» **DOCUMENT SEGMENT**
Xiaomi, the Chinese startup-turned-giant that's now the world's No. 3 smartphone maker, boasts on its homepage that its flagship Mi4 phone has the "best and strongest configuration in the world." If you compare its specs to those of the iPhone 6, it looks like Xiaomi's phone beats Apple on screen and camera resolution, battery life, processing speed and more. (Not to mention price – the Mi4 sells for $327 in China, less than 40% of the cost of the most basic iPhone 6 here.)
But how does the Mi4 actually measure up in performance trials? After testing, a product watchdog says the Mi4 is a compelling offer and that Apple shouldn't be complacent. But despite those stellar specs, Xiaomi's top phone still can't match the iPhone 6 on most measures of performance, though it is more scratch-resistant and has longer battery life.
"People swap spec sheets and that's how they're marketing it … but specs alone do not equate to performance, and consumers need to know that," said James Feldkamp, co-founder of MingJian, an independent China-based product-testing watchdog that represents China in the International Consumer Research & Testing consortium, or the ICRT. (Consumer Reports is the U.S. member.)

» **PROBLEM TO SOLVE**
Reproduce the Xiaomi Mi4 passage starting at "But how does" and ending at "the U.S. member.)", renaming "watchdog" to "monitor" wherever it appears.

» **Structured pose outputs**
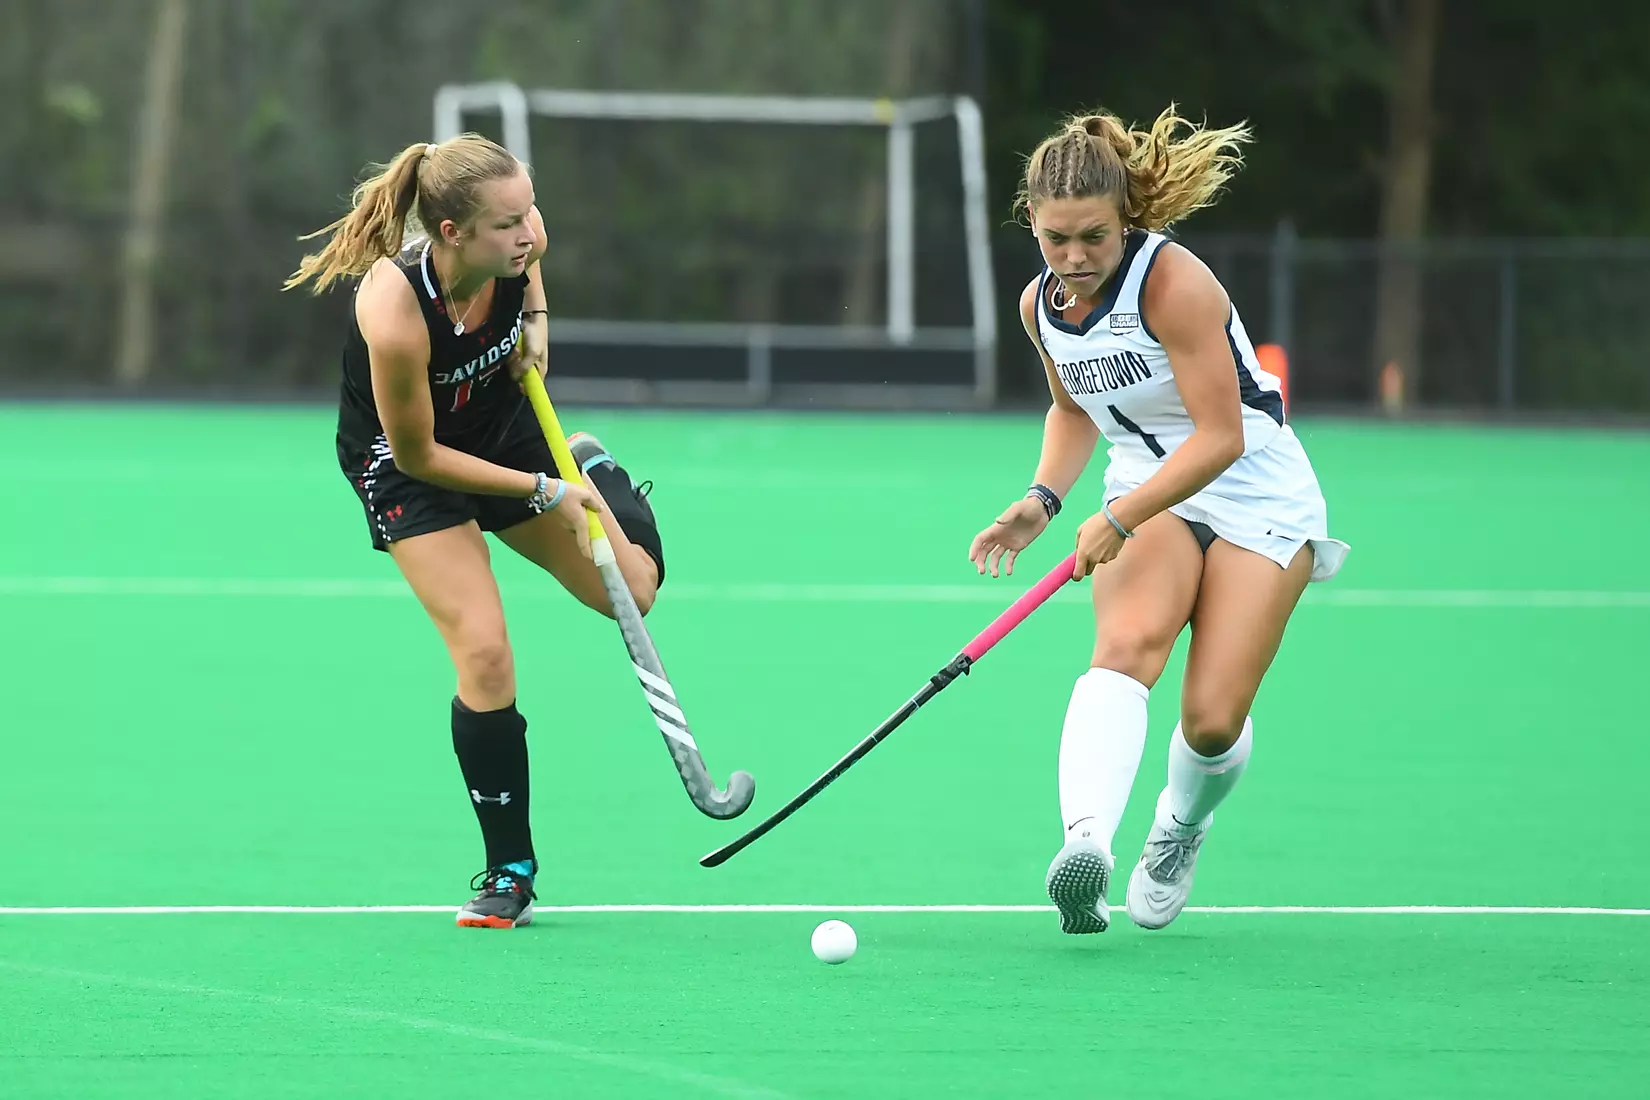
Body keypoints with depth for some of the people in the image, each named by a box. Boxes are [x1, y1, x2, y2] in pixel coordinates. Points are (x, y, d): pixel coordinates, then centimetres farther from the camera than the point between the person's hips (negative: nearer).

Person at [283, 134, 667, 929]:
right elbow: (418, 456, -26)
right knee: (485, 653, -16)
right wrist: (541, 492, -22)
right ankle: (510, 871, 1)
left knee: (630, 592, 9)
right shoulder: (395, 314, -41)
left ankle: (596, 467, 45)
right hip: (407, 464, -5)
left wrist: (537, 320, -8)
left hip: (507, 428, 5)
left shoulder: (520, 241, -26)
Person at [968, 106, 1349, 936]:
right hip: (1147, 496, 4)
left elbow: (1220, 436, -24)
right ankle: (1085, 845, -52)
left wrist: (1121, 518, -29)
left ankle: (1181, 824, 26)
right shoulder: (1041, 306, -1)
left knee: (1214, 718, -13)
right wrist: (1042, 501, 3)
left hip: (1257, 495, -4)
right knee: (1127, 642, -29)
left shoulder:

» **OUTPUT OF THE EXERCISE**
But how does the Mi4 actually measure up in performance trials? After testing, a product monitor says the Mi4 is a compelling offer and that Apple shouldn't be complacent. But despite those stellar specs, Xiaomi's top phone still can't match the iPhone 6 on most measures of performance, though it is more scratch-resistant and has longer battery life.
"People swap spec sheets and that's how they're marketing it … but specs alone do not equate to performance, and consumers need to know that," said James Feldkamp, co-founder of MingJian, an independent China-based product-testing monitor that represents China in the International Consumer Research & Testing consortium, or the ICRT. (Consumer Reports is the U.S. member.)